Sarebbe però stato proprio il castellano a denunciare la cospirazione: “preso il Solumbrini insieme con suo fratello Antonello” si constatò che altro complice era “Giovanni Montanaro” mentre “altri consapevoli del fatto”, specialmente “parenti del Solumbrini” ben pensarono di “prendere la fuga con scalare le mura di notte”. I congiurati furono condotti in prigione il 9 dicembre e “menati alla ringhiera del Podestà”, cioè esposti in una grata che sporgeva dove ora si vede il balconcino a cono sul palazzo del Podestà in piazza Saffi. Qui ascoltarono la sentenza e Solumbrini “fu giustitiato alla Porta di Schiavonia”, Giovanni Montanaro “menato con la corda al collo al luogo del supplicio” ma fu poi “ricondotto prigione in Rocca” e dopo alcuni mesi liberato “in gratia delle figliuole di Marino Orcioli”. Antonello, invece, “trovato ch’era innocente, fu subbito licentiato”.
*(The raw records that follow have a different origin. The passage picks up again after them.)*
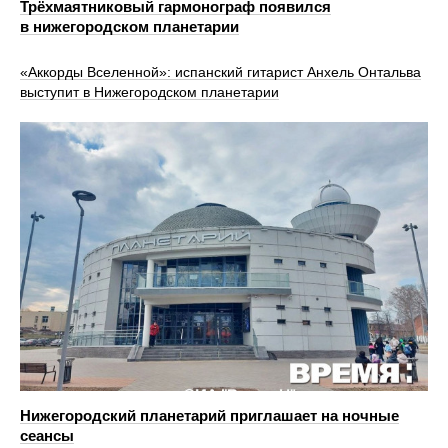
Трёхмаятниковый гармонограф появился
в нижегородском планетарии
«Аккорды Вселенной»: испанский гитарист Анхель Онтальва
выступит в Нижегородском планетарии
Нижегородский планетарий приглашает на ночные
сеансы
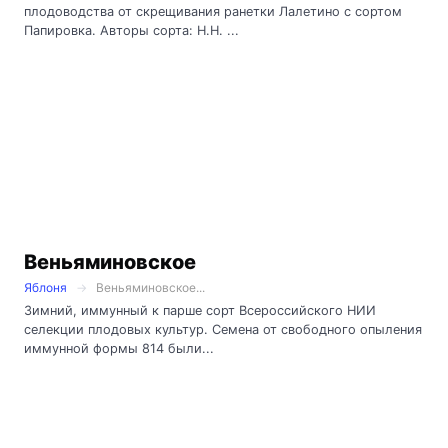
плодоводства от скрещивания ранетки Лалетино с сортом
Папировка. Авторы сорта: Н.Н. ...
Веньяминовское
Яблоня
Веньяминовское...
Зимний, иммунный к парше сорт Всероссийского НИИ
селекции плодовых культур. Семена от свободного опыления
иммунной формы 814 были...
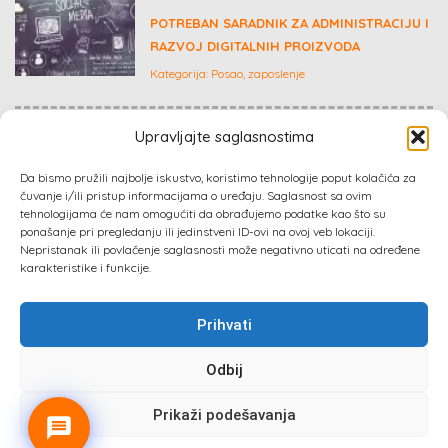
POTREBAN SARADNIK ZA ADMINISTRACIJU I
RAZVOJ DIGITALNIH PROIZVODA
Kategorija:
Posao, zaposlenje
Upravljajte saglasnostima
GARSONJERA
Kategorija:
Nekretnine
Da bismo pružili najbolje iskustvo, koristimo tehnologije poput kolačića za
čuvanje i/ili pristup informacijama o uređaju. Saglasnost sa ovim
tehnologijama će nam omogućiti da obrađujemo podatke kao što su
ponašanje pri pregledanju ili jedinstveni ID-ovi na ovoj veb lokaciji.
Nepristanak ili povlačenje saglasnosti može negativno uticati na određene
karakteristike i funkcije.
Prihvati
Sva prava zadržana 2024 ©
Izrada web sajta
: Absolute
Odbij
Marketing & PR
Prikaži podešavanja
Prati nas :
Il racconto secentesco di Marchesi attinge da Leone Cobelli il quale però aveva annotato pure altri dettagli curiosi. L’antico cronista riporta per esempio che Giovanni Solumbrini era un “calciolaro” di Villanova, che coinvolse non solo il famiglio del castellano della Rocchetta di Schiavonia, tale “Iacomo da Mantoa”, ma anche “uno de Oriolo”. Leone Cobelli, contemporaneo ai fatti, scrive poi come la macchinazione era partita nell’estate, nel mese di agosto, quando “uno chiamato Fiorino fratello de don Cristofano parente de Andrea de la Masone abitatore in Forlivio” mise in moto la vicenda, incontrando il Solumbrini finché poi “andoro anbi de conpagnia e trovoro Zohanni de’ Montanari”, così “rasonando inseme” misero a punto il “tractato”, e con loro “era uno d’Oriolo lor conpagno”. Si sa che Solumbrini convinse Giacomo il servo del castellano “promectendogli dinari e altri benefici” fino a giurargli che sarebbe diventato “gran maestro di misser Antoni Hordelaffo”. Giacomo, però, aveva la lingua lunga e si lasciò scappare troppe parole con l’intento di coinvolgere nella partita un altro famiglio. Egli “s’andò con Dio” mentre l’altro famiglio “lo revelò al castellano”. Solumbrini fu presto “preso” e “menato in rocca”: “ebbe la corda” e “confessò el tucto”. Fiorino “tal sentendo fugì” e lo stesso fece “quel d’Oriolo”. Solumbrini fu impiccato, mentre “Zohanni del Gratusa de’ Montanari” ebbe la grazia, tuttavia “stette a la ringhiera con lo cavestro al collo come Zohanni Solumbrini e con li mani direto al culo finché si lesse la loro condanasione”. Insomma, se Solumbrini “andò a li forche”, il compare “andò a la citatella con lo cavestro al collo per el burgo, che tucto Forlì lo vide, e cossì tornò da la citatella a palacio del potestà con tancta virgogna”.